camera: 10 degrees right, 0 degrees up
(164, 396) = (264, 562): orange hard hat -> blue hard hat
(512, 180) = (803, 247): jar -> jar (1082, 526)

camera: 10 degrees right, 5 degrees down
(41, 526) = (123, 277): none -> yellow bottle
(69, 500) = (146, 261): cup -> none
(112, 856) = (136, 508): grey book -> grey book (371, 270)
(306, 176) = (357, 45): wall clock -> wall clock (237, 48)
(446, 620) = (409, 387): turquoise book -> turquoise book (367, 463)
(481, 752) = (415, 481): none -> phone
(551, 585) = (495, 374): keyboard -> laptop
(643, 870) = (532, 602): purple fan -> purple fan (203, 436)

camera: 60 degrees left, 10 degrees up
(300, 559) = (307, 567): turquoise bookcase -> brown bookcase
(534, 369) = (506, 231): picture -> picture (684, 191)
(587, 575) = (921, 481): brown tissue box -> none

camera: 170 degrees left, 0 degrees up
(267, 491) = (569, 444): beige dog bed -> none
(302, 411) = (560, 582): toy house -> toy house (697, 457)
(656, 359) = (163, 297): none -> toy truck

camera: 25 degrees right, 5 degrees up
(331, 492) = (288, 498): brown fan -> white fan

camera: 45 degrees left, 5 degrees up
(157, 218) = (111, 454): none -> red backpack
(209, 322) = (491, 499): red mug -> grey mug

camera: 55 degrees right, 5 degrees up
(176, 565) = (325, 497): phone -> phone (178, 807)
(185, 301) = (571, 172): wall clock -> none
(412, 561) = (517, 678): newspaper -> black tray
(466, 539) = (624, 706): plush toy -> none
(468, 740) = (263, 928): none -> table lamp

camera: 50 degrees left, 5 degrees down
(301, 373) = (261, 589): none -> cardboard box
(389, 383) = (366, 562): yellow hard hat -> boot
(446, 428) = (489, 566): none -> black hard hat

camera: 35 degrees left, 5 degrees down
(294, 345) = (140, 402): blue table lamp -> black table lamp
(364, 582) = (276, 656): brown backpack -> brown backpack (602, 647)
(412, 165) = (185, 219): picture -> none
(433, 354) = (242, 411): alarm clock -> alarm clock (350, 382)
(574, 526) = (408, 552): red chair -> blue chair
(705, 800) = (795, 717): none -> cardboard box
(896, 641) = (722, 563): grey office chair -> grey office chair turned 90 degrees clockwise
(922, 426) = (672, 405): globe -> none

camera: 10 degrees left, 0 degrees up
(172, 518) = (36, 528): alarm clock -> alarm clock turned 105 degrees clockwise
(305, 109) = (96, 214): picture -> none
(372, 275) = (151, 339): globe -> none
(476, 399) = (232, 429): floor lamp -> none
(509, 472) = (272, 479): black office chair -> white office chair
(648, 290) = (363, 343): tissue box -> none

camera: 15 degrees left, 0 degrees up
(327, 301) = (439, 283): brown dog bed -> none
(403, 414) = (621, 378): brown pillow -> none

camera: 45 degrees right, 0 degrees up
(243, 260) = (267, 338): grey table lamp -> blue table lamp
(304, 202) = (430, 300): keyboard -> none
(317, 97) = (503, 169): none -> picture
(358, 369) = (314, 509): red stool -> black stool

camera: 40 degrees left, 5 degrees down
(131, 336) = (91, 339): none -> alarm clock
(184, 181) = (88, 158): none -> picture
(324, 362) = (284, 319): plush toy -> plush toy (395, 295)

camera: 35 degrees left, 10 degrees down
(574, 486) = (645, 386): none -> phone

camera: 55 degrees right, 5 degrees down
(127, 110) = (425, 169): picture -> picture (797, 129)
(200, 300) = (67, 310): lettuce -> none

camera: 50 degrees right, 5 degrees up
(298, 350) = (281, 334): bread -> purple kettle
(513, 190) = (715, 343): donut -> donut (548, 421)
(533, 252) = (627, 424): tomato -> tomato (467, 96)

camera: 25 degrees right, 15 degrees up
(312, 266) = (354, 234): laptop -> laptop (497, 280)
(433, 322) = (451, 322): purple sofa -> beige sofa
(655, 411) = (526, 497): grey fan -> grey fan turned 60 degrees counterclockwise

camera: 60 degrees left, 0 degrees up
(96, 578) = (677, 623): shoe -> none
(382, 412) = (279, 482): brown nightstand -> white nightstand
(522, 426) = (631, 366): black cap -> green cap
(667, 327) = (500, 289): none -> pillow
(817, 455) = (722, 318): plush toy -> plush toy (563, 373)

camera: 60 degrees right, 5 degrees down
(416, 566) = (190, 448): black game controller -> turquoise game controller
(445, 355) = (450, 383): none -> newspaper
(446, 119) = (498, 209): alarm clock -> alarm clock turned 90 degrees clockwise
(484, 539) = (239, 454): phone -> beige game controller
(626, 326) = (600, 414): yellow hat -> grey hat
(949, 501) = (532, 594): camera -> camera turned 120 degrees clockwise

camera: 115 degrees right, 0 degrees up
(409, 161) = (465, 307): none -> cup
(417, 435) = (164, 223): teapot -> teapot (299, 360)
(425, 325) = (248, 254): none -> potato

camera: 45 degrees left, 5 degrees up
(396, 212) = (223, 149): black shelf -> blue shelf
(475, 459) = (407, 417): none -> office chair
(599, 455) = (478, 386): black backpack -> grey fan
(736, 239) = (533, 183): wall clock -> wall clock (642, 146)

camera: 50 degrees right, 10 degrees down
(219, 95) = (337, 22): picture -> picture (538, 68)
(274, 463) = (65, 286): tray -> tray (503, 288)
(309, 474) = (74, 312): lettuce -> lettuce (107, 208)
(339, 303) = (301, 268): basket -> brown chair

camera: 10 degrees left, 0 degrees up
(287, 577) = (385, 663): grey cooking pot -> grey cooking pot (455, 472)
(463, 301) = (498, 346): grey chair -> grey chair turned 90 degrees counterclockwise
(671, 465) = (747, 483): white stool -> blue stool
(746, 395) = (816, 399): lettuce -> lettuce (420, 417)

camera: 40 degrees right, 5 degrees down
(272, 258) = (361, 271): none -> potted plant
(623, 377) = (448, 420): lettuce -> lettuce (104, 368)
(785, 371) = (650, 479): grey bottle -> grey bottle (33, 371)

☆ ☆ ☆ ☆

Up to and including the line that holds "camera: 35 degrees left, 5 degrees down", reproduce the records above exactly from their first line, and give nothing else.

EXERCISE RESULT
camera: 10 degrees right, 0 degrees up
(164, 396) = (264, 562): orange hard hat -> blue hard hat
(512, 180) = (803, 247): jar -> jar (1082, 526)

camera: 10 degrees right, 5 degrees down
(41, 526) = (123, 277): none -> yellow bottle
(69, 500) = (146, 261): cup -> none
(112, 856) = (136, 508): grey book -> grey book (371, 270)
(306, 176) = (357, 45): wall clock -> wall clock (237, 48)
(446, 620) = (409, 387): turquoise book -> turquoise book (367, 463)
(481, 752) = (415, 481): none -> phone
(551, 585) = (495, 374): keyboard -> laptop
(643, 870) = (532, 602): purple fan -> purple fan (203, 436)

camera: 60 degrees left, 10 degrees up
(300, 559) = (307, 567): turquoise bookcase -> brown bookcase
(534, 369) = (506, 231): picture -> picture (684, 191)
(587, 575) = (921, 481): brown tissue box -> none

camera: 170 degrees left, 0 degrees up
(267, 491) = (569, 444): beige dog bed -> none
(302, 411) = (560, 582): toy house -> toy house (697, 457)
(656, 359) = (163, 297): none -> toy truck

camera: 25 degrees right, 5 degrees up
(331, 492) = (288, 498): brown fan -> white fan

camera: 45 degrees left, 5 degrees up
(157, 218) = (111, 454): none -> red backpack
(209, 322) = (491, 499): red mug -> grey mug

camera: 55 degrees right, 5 degrees up
(176, 565) = (325, 497): phone -> phone (178, 807)
(185, 301) = (571, 172): wall clock -> none
(412, 561) = (517, 678): newspaper -> black tray
(466, 539) = (624, 706): plush toy -> none
(468, 740) = (263, 928): none -> table lamp

camera: 50 degrees left, 5 degrees down
(301, 373) = (261, 589): none -> cardboard box
(389, 383) = (366, 562): yellow hard hat -> boot
(446, 428) = (489, 566): none -> black hard hat

camera: 35 degrees left, 5 degrees down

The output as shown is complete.